Meanwhile, the politicians seem to be just as preoccupied with the play, both on screen and behind the scenes as they rehearse for the next performance.

Last night, I tried, yet again, to find some semblance of excitement and/or enthusiasm on the television news programmes, but had to endure yet more footage of politicians walking around high streets, with a word or two to a reporter here and there - plus lots of authoritative sounding stuff from journalists about what (according to them) is actually going on out there - illustrated, of course, by ever more flashy PowerPoint style slides showing each party's progress in the polls.

Thankfully, I haven't time to go on about it - because you really do have to get your priorities right. And my most pressing one at the moment is to do a bit of preparation to pose as a drama critic for a media piece on Act II tomorrow night...

How did Sky News become the LibDems of the TV debate broadcasters?

If it was a major victory for the Liberal Democrats to be granted equal rights in the rules of engagement in the TV leaders' debates (see previous post), the same can surely be said of Sky News being granted equal debate broadcasting rights with the BBC and ITV.

BARB statistics suggest that Sky News has an audience of about two million - but whether that includes all the people watching it in hotel rooms abroad isn't clear.

Unless something happens in the second debate on Sky News this Thursday to turn the third one on BBC into an exciting final knockout round, two advantages make it look as though ITV will be the winner in the ratings battle. They had the luck to draw the straw to make history by broadcasting the first ever televised debate in a UK general election. And, by scheduling it immediately after Coronation Street, they had a captive mass audience of soap opera fans ready and waiting as history was about to be made.

But the Sky News debate on Thursday will come on after - er - Sky News.

So as big a question as how the LibDems managed to get equal rights for their leader in the debates is how the Murdoch media group managed to elbow other worthy candidates like Channel 4 News into touch to put Sky News on an equal footing with the BBC and ITV?

ANSWER:
Since posting this and putting a link to it on Twitter, I'd like to thank Tom Rayner (@Tom_Rayner), Home Affairs Producer for Sky News, for tweeting the following helpful answer to my question "Sky News led the campaign for the leaders' debates - and were key players in the negotiations" http://bit.ly/1d51YU

The problem for two opponents in three-sided TV debates

One of the things that struck me about the first TV debate between party leaders was how very different it was from election debates between US presidential candidates - and, indeed, almost any other 'debate' I've ever come across.

A three-sided debate in which there are two front-runners
The most obvious - and consequential - difference from the American TV debates is that the British version has three, rather than two, contestants. Add to that the fact that only two of the three are deemed to have any realistic chance of becoming prime minister, and you have very unusual set of dynamics indeed.

» **Exercise prompt**
Transcribe the part of the blog post on the televised leaders' debates from "How did Sky" to "BBC and ITV.". The records that follow were drawn from a different source than the blog post on the televised leaders' debates.

» **Listed entries**
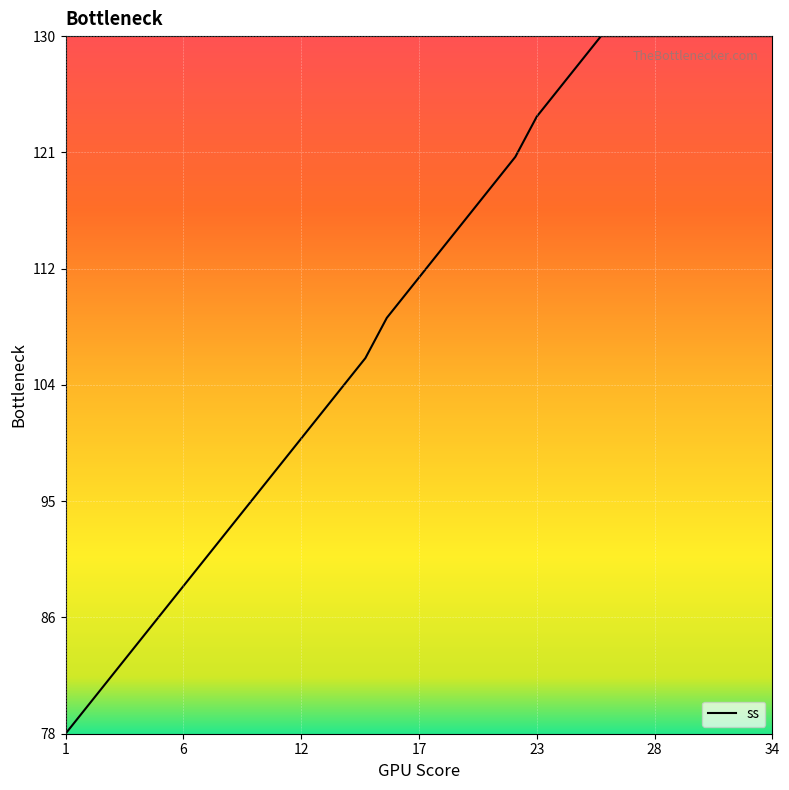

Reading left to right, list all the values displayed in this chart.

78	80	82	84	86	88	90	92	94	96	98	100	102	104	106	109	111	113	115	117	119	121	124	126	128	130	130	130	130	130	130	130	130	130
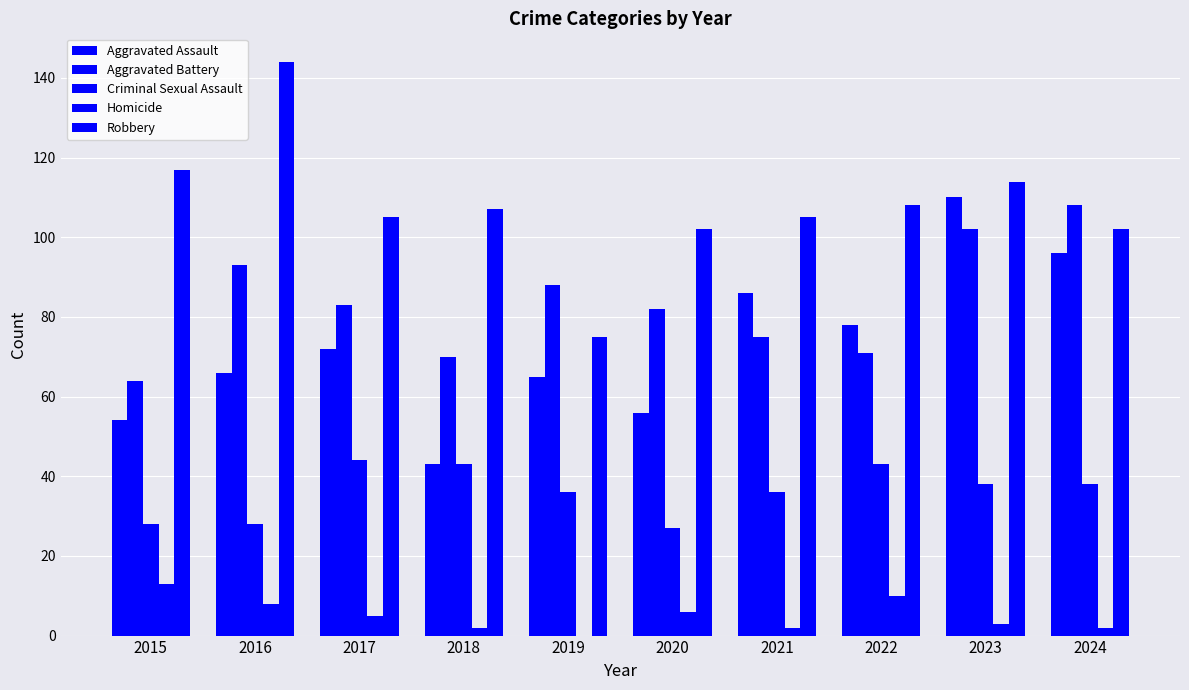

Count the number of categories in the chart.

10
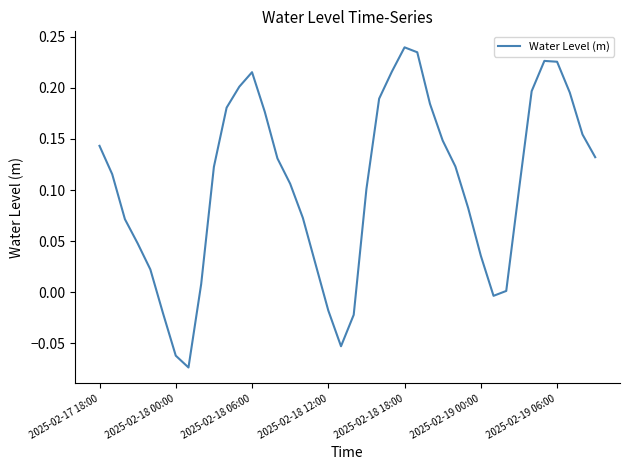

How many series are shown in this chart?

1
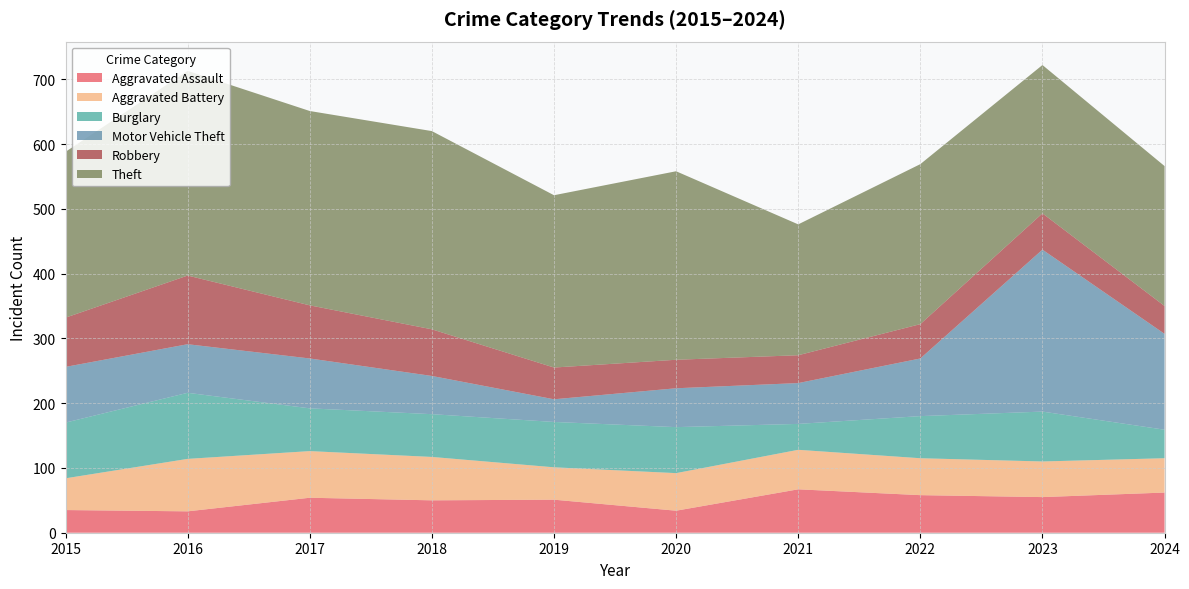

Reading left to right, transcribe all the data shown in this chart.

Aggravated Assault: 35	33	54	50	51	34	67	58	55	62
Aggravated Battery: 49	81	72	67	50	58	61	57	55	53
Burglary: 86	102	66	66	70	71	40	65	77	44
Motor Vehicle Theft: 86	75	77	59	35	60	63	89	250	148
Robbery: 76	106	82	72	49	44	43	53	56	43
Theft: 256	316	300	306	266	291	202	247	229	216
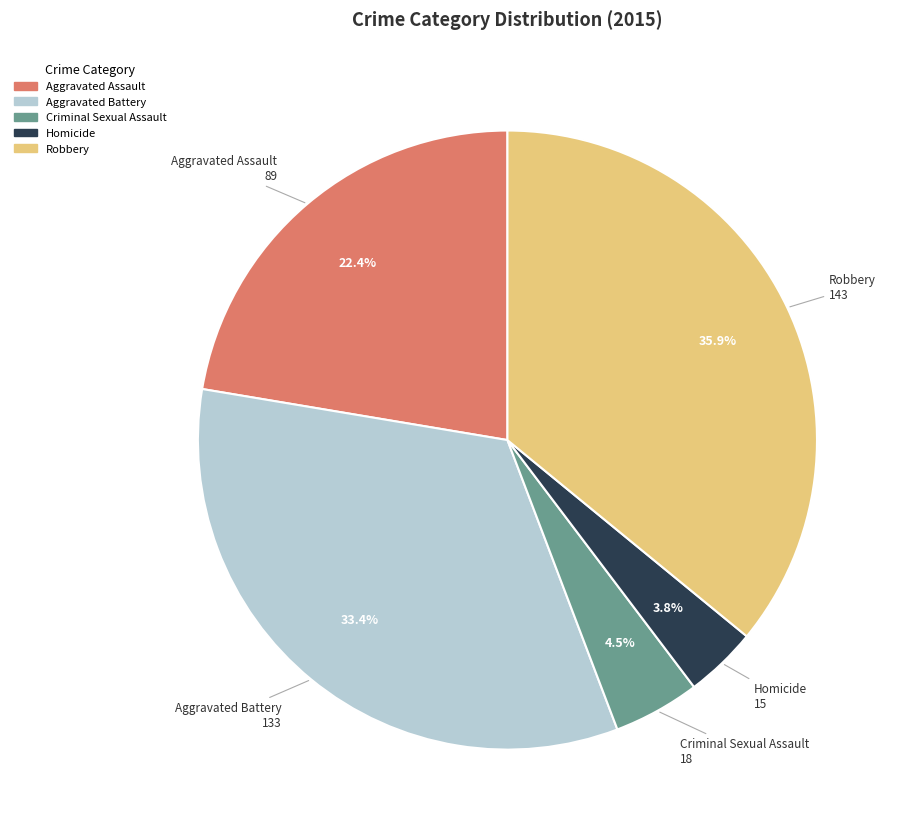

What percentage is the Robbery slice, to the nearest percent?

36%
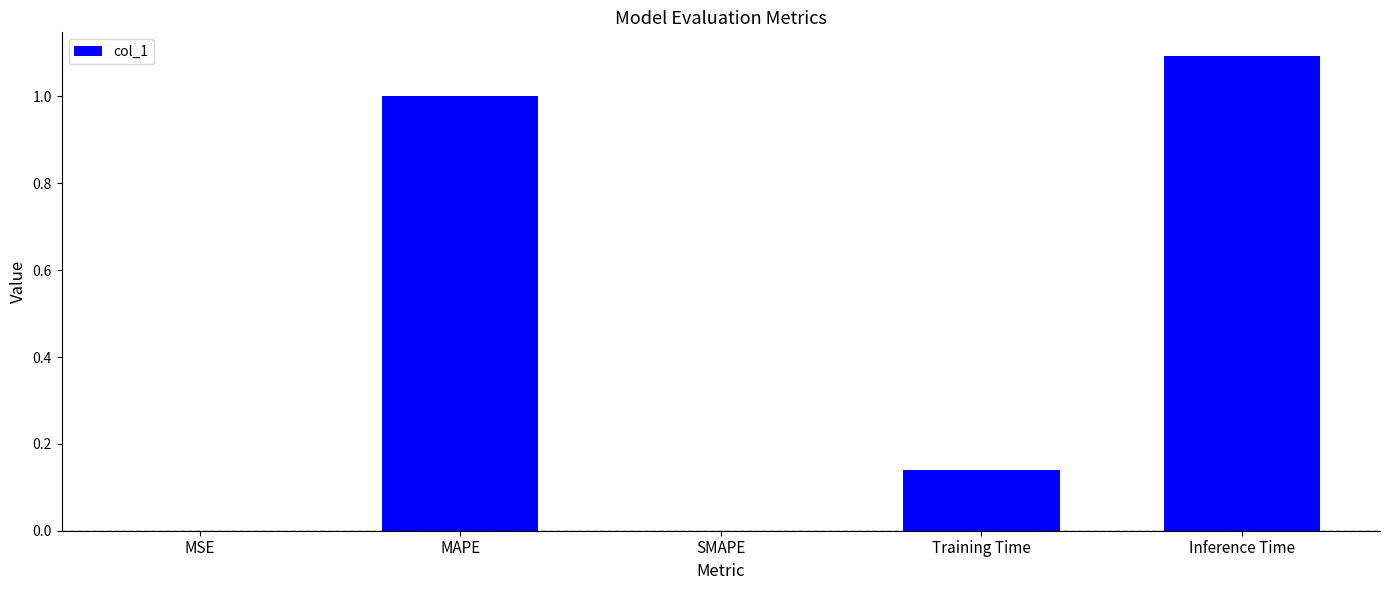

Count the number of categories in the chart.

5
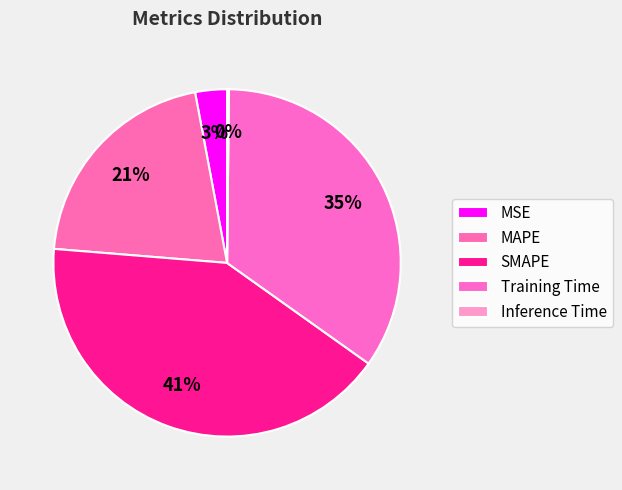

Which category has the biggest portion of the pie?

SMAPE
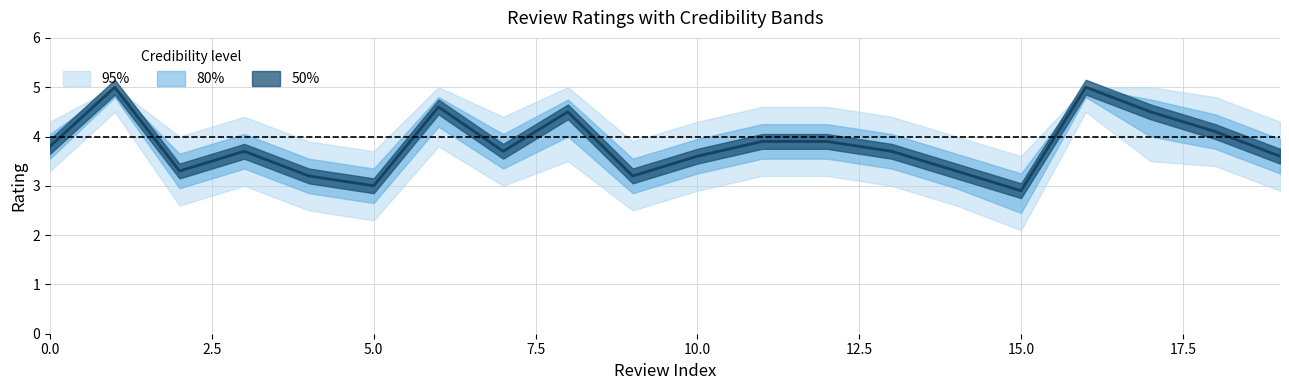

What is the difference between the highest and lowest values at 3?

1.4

» **Result of the exercise**
How did Sky News become the LibDems of the TV debate broadcasters?

If it was a major victory for the Liberal Democrats to be granted equal rights in the rules of engagement in the TV leaders' debates (see previous post), the same can surely be said of Sky News being granted equal debate broadcasting rights with the BBC and ITV.